(Saved entries)

◆ ◆ ◆ ◆ ◆ ◆ ◆

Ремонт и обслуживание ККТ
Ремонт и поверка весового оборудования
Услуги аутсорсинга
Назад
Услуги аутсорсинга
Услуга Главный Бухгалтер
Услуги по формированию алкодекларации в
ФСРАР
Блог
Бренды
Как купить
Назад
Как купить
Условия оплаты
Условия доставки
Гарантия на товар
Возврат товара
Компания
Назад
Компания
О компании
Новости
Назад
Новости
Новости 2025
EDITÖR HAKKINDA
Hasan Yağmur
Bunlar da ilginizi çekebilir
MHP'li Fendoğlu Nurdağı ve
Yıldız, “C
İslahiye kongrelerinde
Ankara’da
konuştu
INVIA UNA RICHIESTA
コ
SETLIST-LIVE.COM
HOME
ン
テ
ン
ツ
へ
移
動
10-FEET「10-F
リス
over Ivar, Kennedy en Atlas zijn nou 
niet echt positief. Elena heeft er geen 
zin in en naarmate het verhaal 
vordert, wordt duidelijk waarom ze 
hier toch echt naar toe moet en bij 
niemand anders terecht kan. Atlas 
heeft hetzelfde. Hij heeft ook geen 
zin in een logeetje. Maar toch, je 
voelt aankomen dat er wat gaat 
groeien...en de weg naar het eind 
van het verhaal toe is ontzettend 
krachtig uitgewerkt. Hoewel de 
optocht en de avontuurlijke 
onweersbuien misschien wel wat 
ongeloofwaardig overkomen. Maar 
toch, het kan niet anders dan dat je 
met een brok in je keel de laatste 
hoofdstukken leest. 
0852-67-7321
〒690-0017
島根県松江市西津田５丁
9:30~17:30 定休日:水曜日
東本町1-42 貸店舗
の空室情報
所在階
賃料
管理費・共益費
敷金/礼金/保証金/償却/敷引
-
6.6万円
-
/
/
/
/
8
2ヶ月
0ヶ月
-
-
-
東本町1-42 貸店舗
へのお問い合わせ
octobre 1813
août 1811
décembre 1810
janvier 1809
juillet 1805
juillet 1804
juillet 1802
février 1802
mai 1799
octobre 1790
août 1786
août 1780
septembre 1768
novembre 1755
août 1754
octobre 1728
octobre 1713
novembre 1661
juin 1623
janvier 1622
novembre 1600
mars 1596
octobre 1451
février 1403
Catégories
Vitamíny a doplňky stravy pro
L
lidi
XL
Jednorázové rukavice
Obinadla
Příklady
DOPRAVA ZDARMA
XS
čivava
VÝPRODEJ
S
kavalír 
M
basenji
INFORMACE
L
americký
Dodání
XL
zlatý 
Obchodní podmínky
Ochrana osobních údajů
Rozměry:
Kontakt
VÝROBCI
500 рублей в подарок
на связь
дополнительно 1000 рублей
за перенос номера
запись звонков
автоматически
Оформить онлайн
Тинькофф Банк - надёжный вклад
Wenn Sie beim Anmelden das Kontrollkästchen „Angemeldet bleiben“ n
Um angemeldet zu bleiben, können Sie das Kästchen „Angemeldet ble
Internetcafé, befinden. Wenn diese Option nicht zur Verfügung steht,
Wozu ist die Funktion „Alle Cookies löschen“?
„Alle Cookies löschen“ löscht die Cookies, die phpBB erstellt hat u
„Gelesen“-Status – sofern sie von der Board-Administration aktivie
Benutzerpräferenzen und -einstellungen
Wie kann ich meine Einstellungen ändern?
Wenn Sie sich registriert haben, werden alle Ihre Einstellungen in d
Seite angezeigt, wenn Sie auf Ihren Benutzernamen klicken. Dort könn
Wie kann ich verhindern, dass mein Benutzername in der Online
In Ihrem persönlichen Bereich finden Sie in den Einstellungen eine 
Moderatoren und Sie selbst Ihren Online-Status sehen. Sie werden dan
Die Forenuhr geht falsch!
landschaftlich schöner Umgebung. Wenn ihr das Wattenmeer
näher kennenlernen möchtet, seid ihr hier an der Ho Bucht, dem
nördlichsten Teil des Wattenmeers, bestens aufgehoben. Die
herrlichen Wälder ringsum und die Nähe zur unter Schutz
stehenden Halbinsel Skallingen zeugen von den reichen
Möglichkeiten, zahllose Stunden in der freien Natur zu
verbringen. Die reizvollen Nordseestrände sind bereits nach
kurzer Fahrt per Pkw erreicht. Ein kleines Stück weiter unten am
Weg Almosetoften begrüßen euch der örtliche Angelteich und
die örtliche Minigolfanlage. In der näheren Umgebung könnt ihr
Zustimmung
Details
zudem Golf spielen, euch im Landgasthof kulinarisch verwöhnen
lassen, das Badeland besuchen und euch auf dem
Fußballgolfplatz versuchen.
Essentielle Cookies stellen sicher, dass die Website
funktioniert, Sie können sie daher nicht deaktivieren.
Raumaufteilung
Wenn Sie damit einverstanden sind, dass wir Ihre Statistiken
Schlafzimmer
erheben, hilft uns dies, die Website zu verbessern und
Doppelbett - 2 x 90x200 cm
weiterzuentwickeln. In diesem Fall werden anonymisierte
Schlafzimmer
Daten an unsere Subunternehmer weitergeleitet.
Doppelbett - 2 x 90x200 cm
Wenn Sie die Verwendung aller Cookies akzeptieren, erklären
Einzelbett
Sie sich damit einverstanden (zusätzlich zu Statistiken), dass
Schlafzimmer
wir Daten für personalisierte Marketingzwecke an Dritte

◆ ◆ ◆ ◆ ◆ ◆ ◆

### INSTRUCTION
Collect from the data above every line that includes "können".

### RESULT FOR THIS EXERCISE
Um angemeldet zu bleiben, können Sie das Kästchen „Angemeldet ble
funktioniert, Sie können sie daher nicht deaktivieren.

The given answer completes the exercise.